他把判断告诉邓小平:“老黄只认上峰的纸条,命令说走哪儿他就只走那条,八成会顺着淮河裹着辎重猛挤过来。”这句话成为随后部署的轴心。
中野缺大炮,更无坦克,过黄泛区连骡马都失踪大半,能赌的只有机动与算计。陈赓建议:抓紧练阻击,别想着全歼,先拖慢。四纵就地练兵,工事构筑、爆破分工、侧射火力线,一条条抠细节。参谋说时间紧张,他摆手:“挡得住一时,就赢了全局。”
十一月十七日清晨,南汝河雾气未散,黄维指挥十八军冒寒而行。他照着作战令踏上“七河”路径,河网纵横,他认定距离近能抢时间。可北岸堤坝的第一道枪声,已出自早到的中野一纵。拦了一日,终因仓促布防而被迫后撤,涡河畔硝烟未散,黄维滔滔辎重渡了河,却也付出两千余人代价。
刘帅把重担压到陈赓肩头:在浍河南坪集布防,务必死死咬住敌人。电令一下,四纵夜行百里,破冰趟水抢占南坪集东岸。中野司令部原本要他铺开三十里防线,他却只固守一隅,把大部队悄悄隐于背后。
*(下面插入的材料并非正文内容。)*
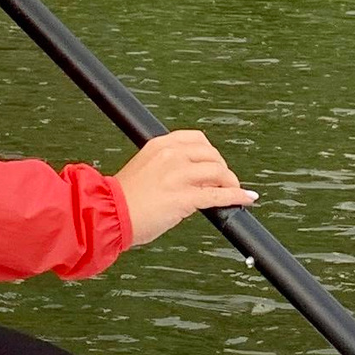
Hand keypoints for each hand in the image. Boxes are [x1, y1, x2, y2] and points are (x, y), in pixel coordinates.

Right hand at [115, 129, 257, 246]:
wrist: (109, 215)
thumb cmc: (123, 198)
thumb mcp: (145, 169)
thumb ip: (169, 167)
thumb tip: (196, 177)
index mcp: (160, 145)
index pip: (197, 139)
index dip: (211, 153)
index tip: (214, 163)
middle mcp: (171, 156)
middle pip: (212, 155)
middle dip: (223, 169)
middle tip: (224, 181)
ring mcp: (178, 176)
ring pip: (218, 172)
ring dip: (230, 183)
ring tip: (233, 191)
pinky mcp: (184, 198)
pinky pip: (218, 195)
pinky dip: (236, 196)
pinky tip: (245, 199)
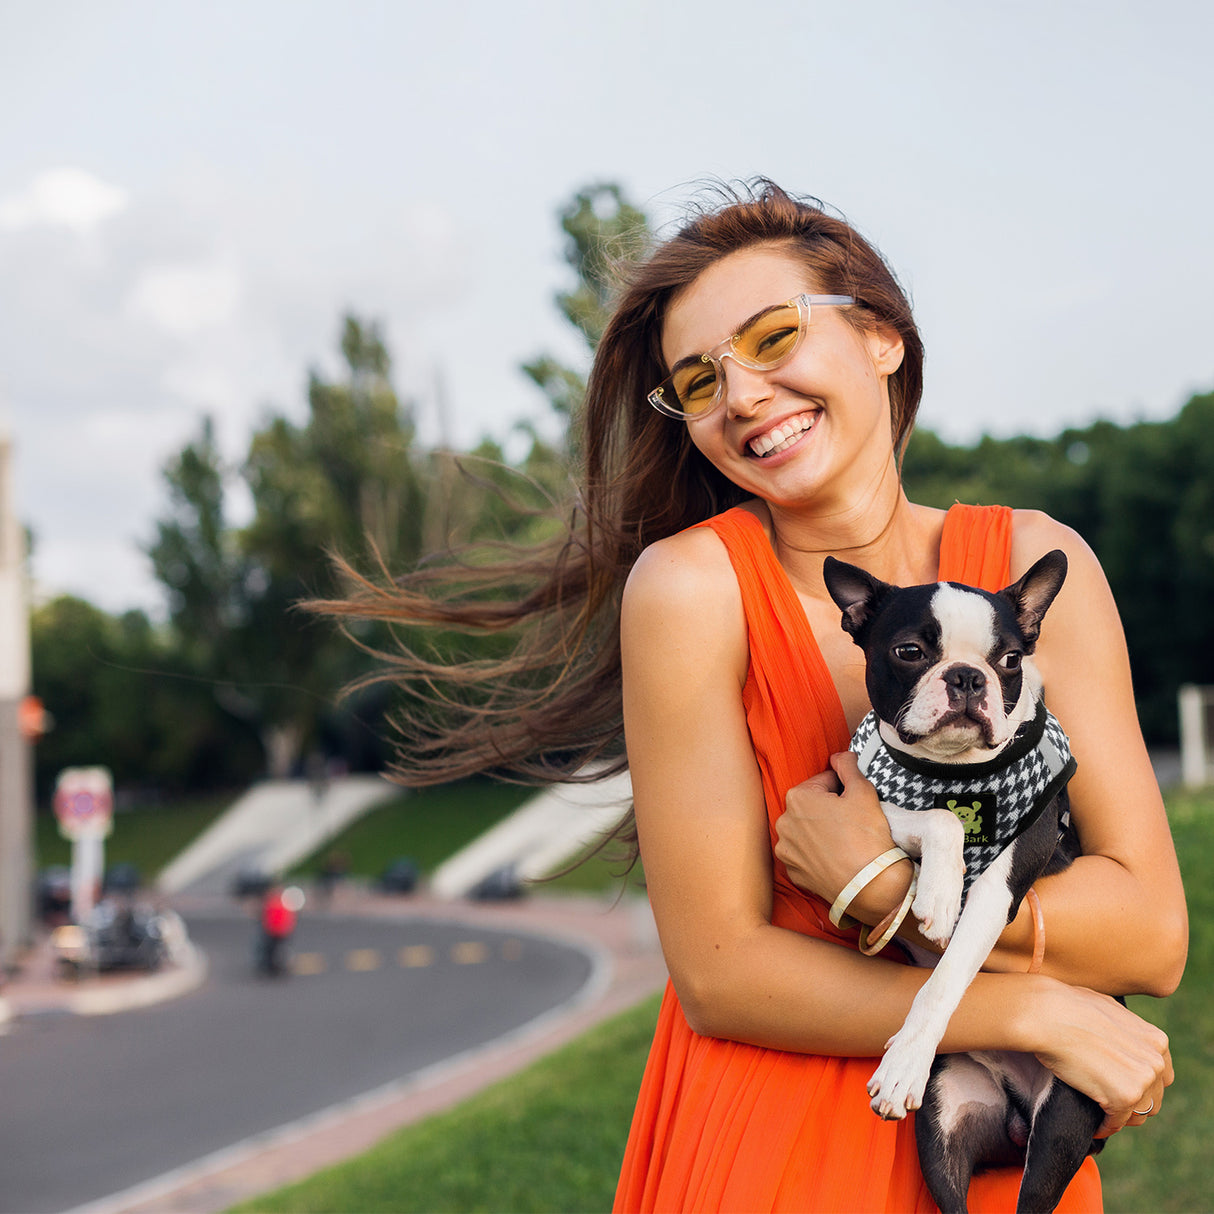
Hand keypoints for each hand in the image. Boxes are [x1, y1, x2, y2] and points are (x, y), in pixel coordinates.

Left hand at [777, 751, 912, 921]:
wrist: (870, 887)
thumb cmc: (866, 837)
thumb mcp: (863, 791)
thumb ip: (848, 766)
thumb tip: (839, 755)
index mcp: (797, 797)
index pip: (824, 781)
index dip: (844, 789)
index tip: (855, 802)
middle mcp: (784, 822)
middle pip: (812, 806)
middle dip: (830, 810)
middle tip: (852, 823)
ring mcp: (786, 849)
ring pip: (807, 830)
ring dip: (821, 831)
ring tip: (845, 841)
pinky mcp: (793, 871)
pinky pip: (805, 854)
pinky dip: (818, 853)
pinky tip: (836, 857)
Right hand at [1028, 980, 1171, 1136]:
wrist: (1047, 1016)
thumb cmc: (1068, 1007)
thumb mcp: (1109, 1010)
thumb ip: (1126, 1031)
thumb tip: (1124, 1042)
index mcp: (1155, 1041)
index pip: (1161, 1076)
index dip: (1143, 1084)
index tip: (1124, 1087)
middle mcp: (1155, 1062)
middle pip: (1153, 1097)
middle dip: (1134, 1103)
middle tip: (1111, 1103)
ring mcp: (1141, 1080)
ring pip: (1139, 1114)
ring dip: (1122, 1117)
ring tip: (1104, 1115)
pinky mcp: (1122, 1097)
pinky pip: (1116, 1122)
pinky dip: (1105, 1127)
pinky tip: (1094, 1126)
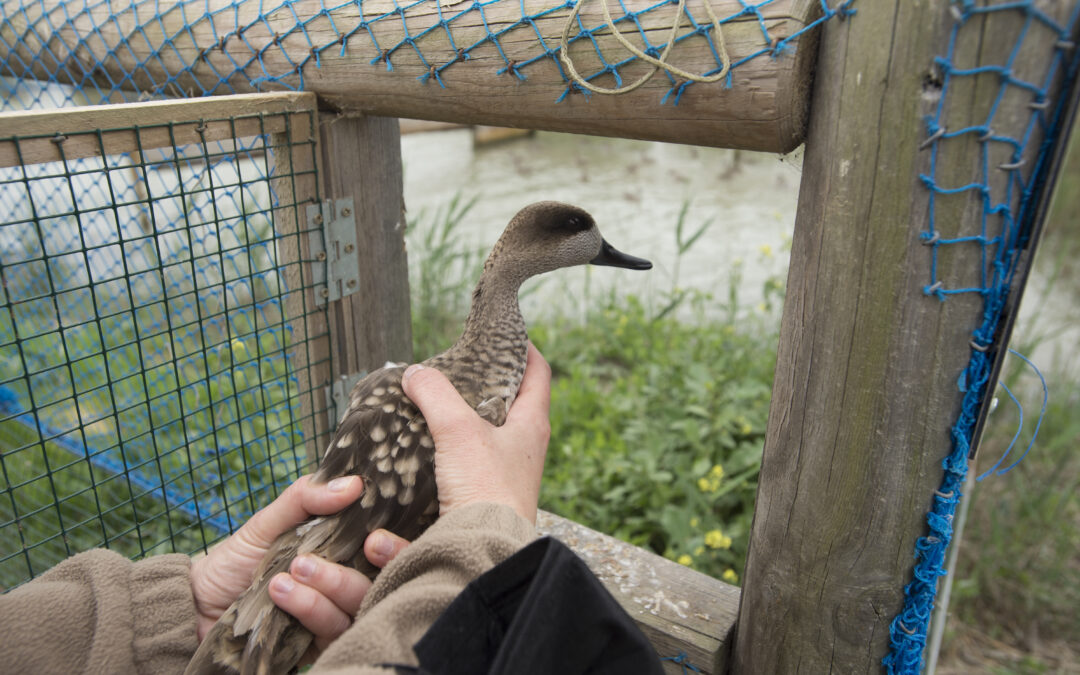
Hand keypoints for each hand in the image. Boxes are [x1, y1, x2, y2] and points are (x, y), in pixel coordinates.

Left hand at [189, 475, 409, 653]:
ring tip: (289, 571)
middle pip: (380, 582)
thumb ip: (306, 498)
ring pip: (356, 607)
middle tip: (344, 551)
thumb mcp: (269, 520)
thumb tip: (354, 483)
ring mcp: (334, 615)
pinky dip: (308, 609)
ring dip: (327, 586)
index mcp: (345, 552)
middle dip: (365, 567)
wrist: (198, 605)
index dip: (395, 546)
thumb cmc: (238, 560)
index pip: (386, 550)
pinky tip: (281, 591)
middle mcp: (348, 584)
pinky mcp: (316, 644)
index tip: (375, 537)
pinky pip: (330, 632)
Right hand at [401, 341, 551, 523]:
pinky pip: (472, 460)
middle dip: (487, 382)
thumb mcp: (458, 431)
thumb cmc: (486, 490)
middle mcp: (526, 448)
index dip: (523, 349)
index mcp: (532, 424)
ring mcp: (509, 472)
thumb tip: (416, 374)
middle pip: (513, 401)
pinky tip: (430, 444)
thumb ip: (436, 395)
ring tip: (437, 402)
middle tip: (459, 367)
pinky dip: (453, 446)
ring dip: (467, 416)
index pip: (538, 372)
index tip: (505, 334)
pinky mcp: (487, 494)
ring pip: (490, 432)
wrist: (484, 551)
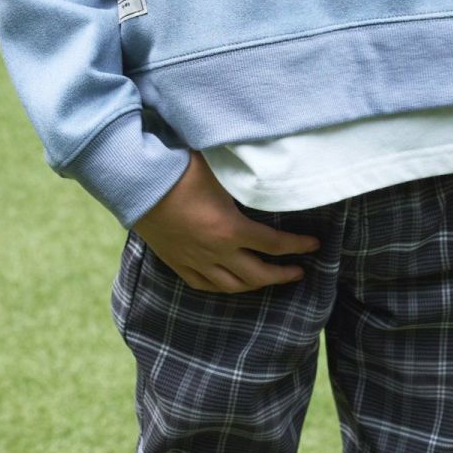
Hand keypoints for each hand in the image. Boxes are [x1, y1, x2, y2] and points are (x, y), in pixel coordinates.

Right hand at [133, 151, 321, 293]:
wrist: (138, 182)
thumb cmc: (181, 168)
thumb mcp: (222, 168)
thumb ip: (247, 173)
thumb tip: (272, 165)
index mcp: (231, 229)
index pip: (274, 244)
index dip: (297, 247)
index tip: (315, 246)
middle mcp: (216, 252)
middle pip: (257, 274)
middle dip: (282, 275)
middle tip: (299, 272)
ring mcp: (195, 261)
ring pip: (231, 286)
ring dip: (255, 285)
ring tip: (269, 280)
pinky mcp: (177, 262)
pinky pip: (204, 284)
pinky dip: (222, 287)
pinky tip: (230, 284)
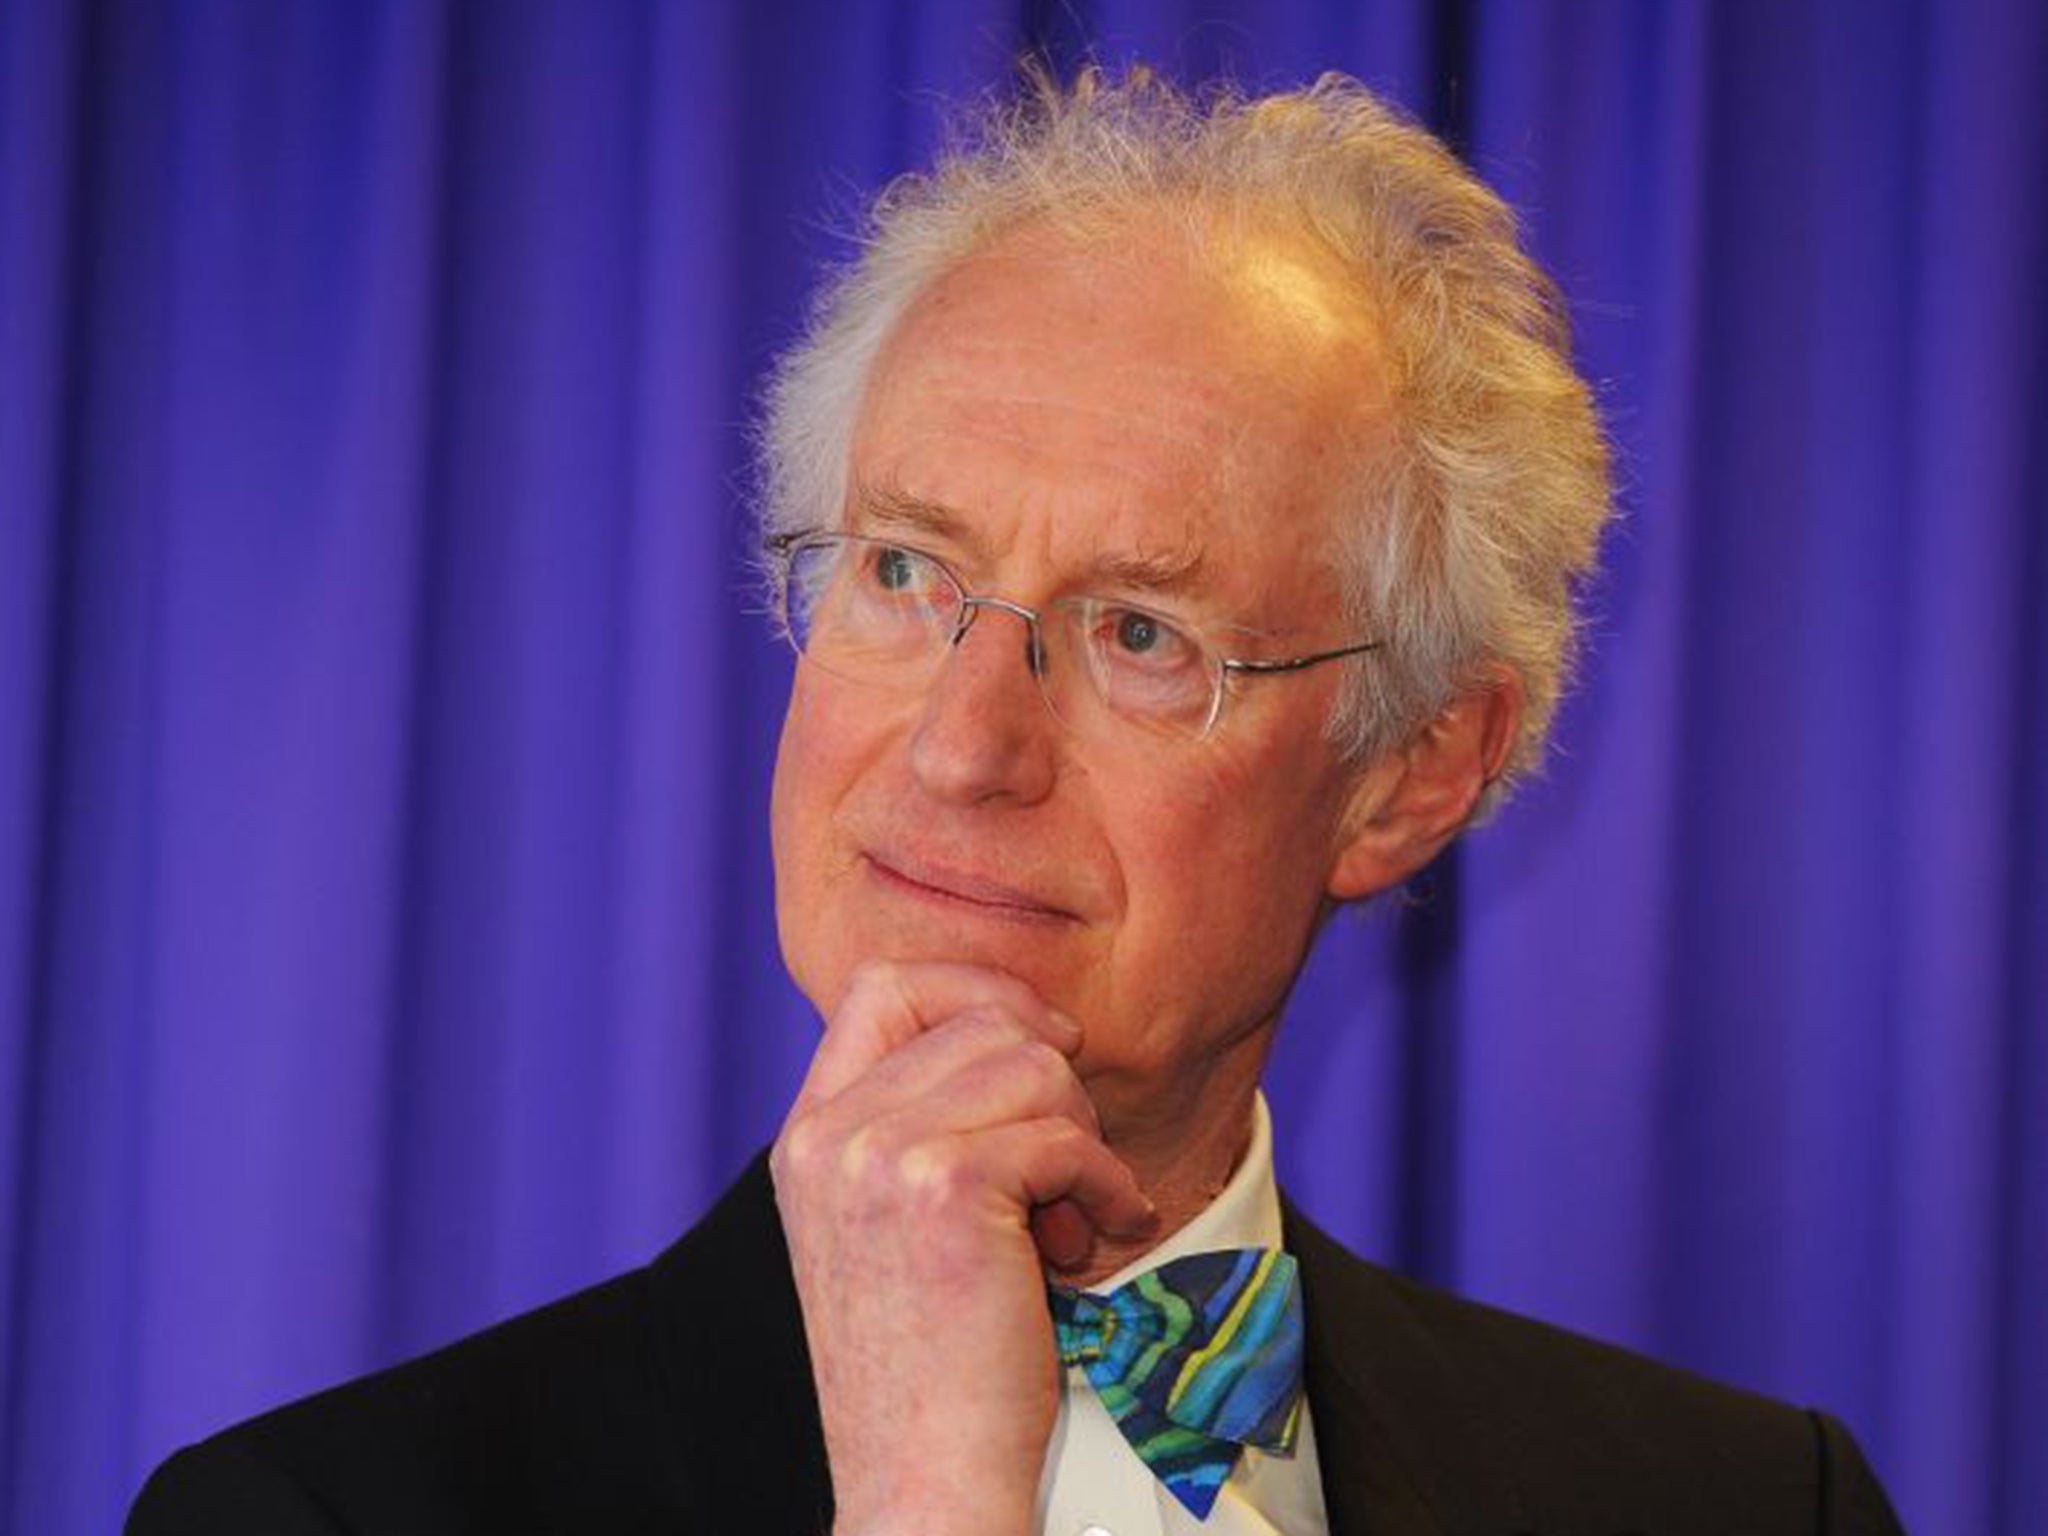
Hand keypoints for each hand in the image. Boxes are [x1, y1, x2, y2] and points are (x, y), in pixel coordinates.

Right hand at [770, 960, 1156, 1535]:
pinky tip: (1106, 1234)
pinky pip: (1066, 1137)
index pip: (883, 984)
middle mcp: (830, 1136)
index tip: (1040, 1044)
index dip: (977, 990)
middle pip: (982, 1019)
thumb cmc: (934, 1366)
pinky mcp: (946, 1190)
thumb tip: (1033, 1031)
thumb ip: (925, 1127)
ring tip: (1072, 1221)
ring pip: (1034, 1068)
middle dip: (1052, 1087)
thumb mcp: (897, 1225)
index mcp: (809, 1137)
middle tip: (1064, 1171)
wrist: (924, 1480)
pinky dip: (1108, 1184)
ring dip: (1083, 1141)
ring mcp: (879, 1157)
“敌若要闯,就让他先尝尝糖,再吃苦头。”陈赓在夜幕里对旅长简短交代。口语里听不出半分迟疑。
十九日上午,十八军的坦克顶着白霜轰然而来。四纵前沿阵地只留一个加强连,堑壕浅浅,却布满反坦克壕、鹿砦与地雷。炮声一开,前沿迅即后撤到第二梯队,坦克冲入火力死角,被一箱箱炸药包贴身伺候。火光吞噬履带,杨伯涛在望远镜后大骂:“怎么又是这套!”一昼夜,十八军两个团被打得稀烂,仍旧没啃开口子。
夜里,四纵按计划浮桥回撤北岸,三角形阵地随即成形。天亮后,杨伯涛发现前方空荡,欣喜渡河,不料迎来更密的交叉火网,只得再次停步。此时十二兵团后队已挤成长龙,炮兵难以展开,补给车队堵在河边,乱作一团。
参谋们建议掉头东绕,黄维终于点头,却又命四个军“交替掩护、有序后移”。八十五军和十四军尚未迎敌,本可加速突进,一道轮番断后,速度顿失。等到三天后,中野各纵全部赶到,对比已是不言自明:中野十数万已在侧翼布成半月牙,黄维却仍在原地跺脚。
二十六日拂晓,双堆集方向响起震天炮声。十二兵团被切成数段,十八军陷口袋,十四军救援不及,至十二月中旬,全军覆没。刘伯承电告中央:已歼敌黄维兵团。自此,淮海战场再无重整旗鼓的可能。
七个纵队齐上阵,各有功劳。三纵与六纵侧击,二纵与十一纵突击分割,九纵配合堵截,八纵打援围歼,处处都冒险流血。可若当初没有那场南坪集血战,没有四纵一日之内摧碎敌军锐气,没有那次准确到惊心的性格判断,何来后面的合围?
将领之道,在胆,更在谋。刘帅运筹,邓政委统全局,凝成强大枢纽;不过关键一锤,落在陈赓手中。预判敌帅、设计阻击、亲自操练爆破、死磕一天激发黄维误判,这几招环环紧扣,与其说是战术,不如说是用心理在翻手为攻。
后来黄维自述,仅笼统提到“解放军有力之一部”,自认栽在刘伯承的统摄之下。真相并不妨继续沉默。当年在南坪集冒着寒风踱步、把河对岸测得一寸不剩的那个人,已于一九六一年病逝于上海华东医院。他若尚在,或许会拍着老同学的肩膀淡淡一笑:“那一段河滩,你走得太老实了。”